Pickering is not alone in considering the locations of these meetings, though. In his excellent account of the word, storied American writer and philologist H.L. Mencken notes that the Dictionary of American English suggests caucus “may have derived from the name of a forgotten neighborhood” based on a reference in a Boston newspaper to a meeting in the “West-Corcus in Boston” in 1745. In an interesting thread on the American Dialect Society’s email discussion list, Professor Stephen Goranson finds some wind in this speculation, though he doesn’t fully explain why.

C.A.U.C.U.S.

Pickering surfaces again in 1943, thanks to the scholarship of LeRoy Barret, as we also learn in Mencken’s work. Barret cites an attempt by Pickering to derive caucus from the initials of six members’ surnames: Cooper, Adams, Urann, Coulson, Urann, and Symmes. With characteristic mordancy, Mencken dismisses this initialism in his account of the history of the work:

There is, furthermore, an unhappy tendency among amateur etymologists to derive words from the initials of proper names, often without justification.

Kaukos

Another effort, from the Century Dictionary in 1900, looks to the drink John Adams noted. This origin takes caucus back, via Latin, to a late Greek word, kaukos, a “drinking vessel,” emphasizing the conviviality of meetings and recalling Platonic symposia. Historians, such as William Harris in his own informative piece on this problematic word,¹ have serious doubts about the record of kaukos in itself, not to mention the unlikeliness these colonial Bostonians would have adopted such a recondite word for their club.

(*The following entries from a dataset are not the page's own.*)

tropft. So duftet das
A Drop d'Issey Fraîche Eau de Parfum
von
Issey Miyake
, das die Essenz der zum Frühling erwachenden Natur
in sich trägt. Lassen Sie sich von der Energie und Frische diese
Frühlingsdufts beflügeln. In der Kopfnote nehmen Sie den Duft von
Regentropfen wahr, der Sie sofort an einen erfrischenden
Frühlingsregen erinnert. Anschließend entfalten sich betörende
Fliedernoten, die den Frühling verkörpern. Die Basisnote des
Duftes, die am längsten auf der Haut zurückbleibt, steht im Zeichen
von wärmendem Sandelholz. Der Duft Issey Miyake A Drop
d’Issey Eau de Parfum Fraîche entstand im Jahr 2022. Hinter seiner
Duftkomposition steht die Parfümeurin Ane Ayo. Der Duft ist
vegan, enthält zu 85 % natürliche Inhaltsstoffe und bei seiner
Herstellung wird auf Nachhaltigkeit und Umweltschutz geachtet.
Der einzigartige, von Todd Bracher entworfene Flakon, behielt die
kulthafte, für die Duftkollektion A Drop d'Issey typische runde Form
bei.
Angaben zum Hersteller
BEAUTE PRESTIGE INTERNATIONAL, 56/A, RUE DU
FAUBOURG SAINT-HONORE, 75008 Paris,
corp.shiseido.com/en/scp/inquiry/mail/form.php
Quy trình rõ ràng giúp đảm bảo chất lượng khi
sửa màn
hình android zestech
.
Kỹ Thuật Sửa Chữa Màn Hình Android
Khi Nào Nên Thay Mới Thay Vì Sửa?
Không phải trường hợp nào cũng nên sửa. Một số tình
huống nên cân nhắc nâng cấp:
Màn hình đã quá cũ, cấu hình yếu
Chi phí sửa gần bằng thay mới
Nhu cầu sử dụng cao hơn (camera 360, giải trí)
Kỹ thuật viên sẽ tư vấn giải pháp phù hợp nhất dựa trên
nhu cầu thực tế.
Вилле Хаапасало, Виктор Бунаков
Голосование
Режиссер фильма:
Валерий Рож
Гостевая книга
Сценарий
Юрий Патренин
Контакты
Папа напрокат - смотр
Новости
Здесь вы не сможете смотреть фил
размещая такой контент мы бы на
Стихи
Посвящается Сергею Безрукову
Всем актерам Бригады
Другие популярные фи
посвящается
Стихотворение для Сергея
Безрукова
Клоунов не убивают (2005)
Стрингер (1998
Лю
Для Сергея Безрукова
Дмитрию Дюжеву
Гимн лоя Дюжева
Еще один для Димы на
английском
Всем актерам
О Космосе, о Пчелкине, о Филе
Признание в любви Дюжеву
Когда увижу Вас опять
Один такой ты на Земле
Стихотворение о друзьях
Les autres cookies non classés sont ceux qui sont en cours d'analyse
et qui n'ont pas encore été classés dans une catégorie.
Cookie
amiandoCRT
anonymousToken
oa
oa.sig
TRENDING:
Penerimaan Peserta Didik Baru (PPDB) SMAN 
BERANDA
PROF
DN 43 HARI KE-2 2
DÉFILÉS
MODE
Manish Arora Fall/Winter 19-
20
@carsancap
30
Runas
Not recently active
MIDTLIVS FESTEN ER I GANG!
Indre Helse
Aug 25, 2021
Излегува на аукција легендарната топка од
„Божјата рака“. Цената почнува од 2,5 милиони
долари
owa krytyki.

The Powhatan cau′-cau-as′u

Some may doubt these secret politickers used Latin or Greek names, but they may have taken Native American ones. According to the OED, philologist and Algonquian scholar James H. Trumbull suggested in the Proceedings of the American Philological Association in 1872 that caucus has a

possible derivation from an Algonquin word cau′-cau-as′u, which occurs in Capt. Smith’s  Virginia 23, as Caw-cawaassough ‘one who advises, urges, encourages’, from a verb meaning primarily ‘to talk to’, hence ‘to give counsel, advise, encourage’, and ‘to urge, promote, incite to action’. For such a derivation there is claimed the general suitability of the form and sense, and it is stated that Indian names were commonly taken by clubs and secret associations in New England; but there appears to be no direct evidence.

Of all the etymological candidates for caucus, this one gets the most votes, though no nominee is ever perfect.

Caucus, then, may may come from the Algonquian spoken by the Powhatan peoples in what is now Virginia. The very political concept, too, may well have native roots. As the late Classics professor William Harris sums up in his: “And so it turns out that CAUCUS is a truly American word.”American English is indeed indebted to the very language of the peoples the colonists eradicated, to be frank. But so, too, in many complex ways we may struggle to comprehend or acknowledge, is American democracy.

¹ I did observe that Professor Harris states that Captain Smith married Pocahontas. She married John Rolfe. I felt the inaccuracy was worth noting.